If you are convicted of a misdemeanor and have a previous conviction for the same crime, you may face stiffer penalties. Some laws simply increase the maximum allowable penalty, while others add a mandatory minimum sentence for a second or subsequent offense. For instance:

  • Carrying a handgun without a permit: The penalty for a first offense must be at least 30 days and no more than three years imprisonment and/or a $250-$2,500 fine; for a second offense, it increases to at least one year and no more than 10 years imprisonment, with no option of a fine.
  • Driving under the influence: up to one year and/or $1,000 for a first offense; for a second offense, the maximum penalty increases to two years and/or $2,000, but there's also a mandatory minimum of five days in jail if the second offense was within five years of the previous conviction.

(Md. Code, Crim. Law § 4-203; Md. Code, Trans. § 21-902 (2020).)

Suspended Sentences and Alternatives to Incarceration

Under some circumstances, Maryland judges may suspend all or part of sentence for incarceration and place the defendant on probation, with conditions. Those conditions may include home detention or successful completion of an inpatient drug or alcohol treatment. (Md.
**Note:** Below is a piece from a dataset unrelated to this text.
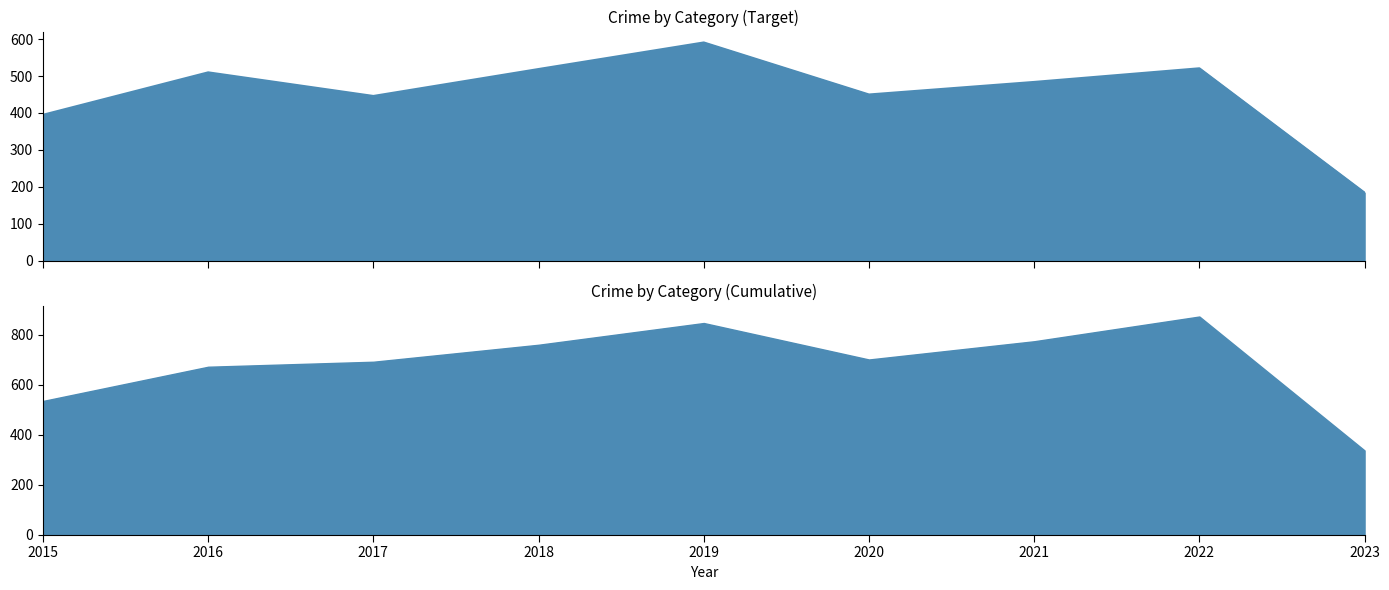

List the labels in order of Robbery value, smallest first.

2023, 2015, 2017, 2020, 2021, 2016, 2018, 2022, 2019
Code, Crim. Proc. §§ 6-219, 6-221, 6-225, 6-230 (2020).)

Statute of Limitations: When Can Authorities Bring Misdemeanor Charges?

A "statute of limitations" is a deadline for starting legal proceedings—filing criminal charges or a civil lawsuit. In criminal cases, the time period starts when the alleged crime took place (although the "clock" may pause under certain limited circumstances). For misdemeanors, the criminal statute of limitations in Maryland is generally one year, but there are many exceptions. For example, charges for misdemeanor theft may be brought within two years, and the statute of limitations for computer crimes is three years. (Md. Code, Cts. & Jud. Proc. § 5-106 (2020); Md. Code, Crim. Law § 7-104 (2020).)

The Value of Good Representation

A conviction for a misdemeanor crime in Maryland can have serious consequences. In addition to the possibility of a long prison sentence for more serious misdemeanors, conviction for even a minor crime can hurt you when you're looking for a job or an apartment. An experienced criminal defense lawyer can determine whether you have any grounds for dismissal of the charges against you, explore plea options, or represent you at trial. Only someone familiar with the local criminal court system and cases like yours will know how good your chances are for a favorable outcome in court or at the negotiating table. A knowledgeable attorney will take all of this into consideration, help you make decisions about your case, and protect your rights.

Look Out for Legal Changes

States can change their laws at any time. You can find the current version of any statute mentioned in this article by using this search tool from the Library of Congress. But you should also know that court opinions can affect how judges interpret and apply the law, which is another reason to consult a lawyer if you're worried about actual or potential criminal charges.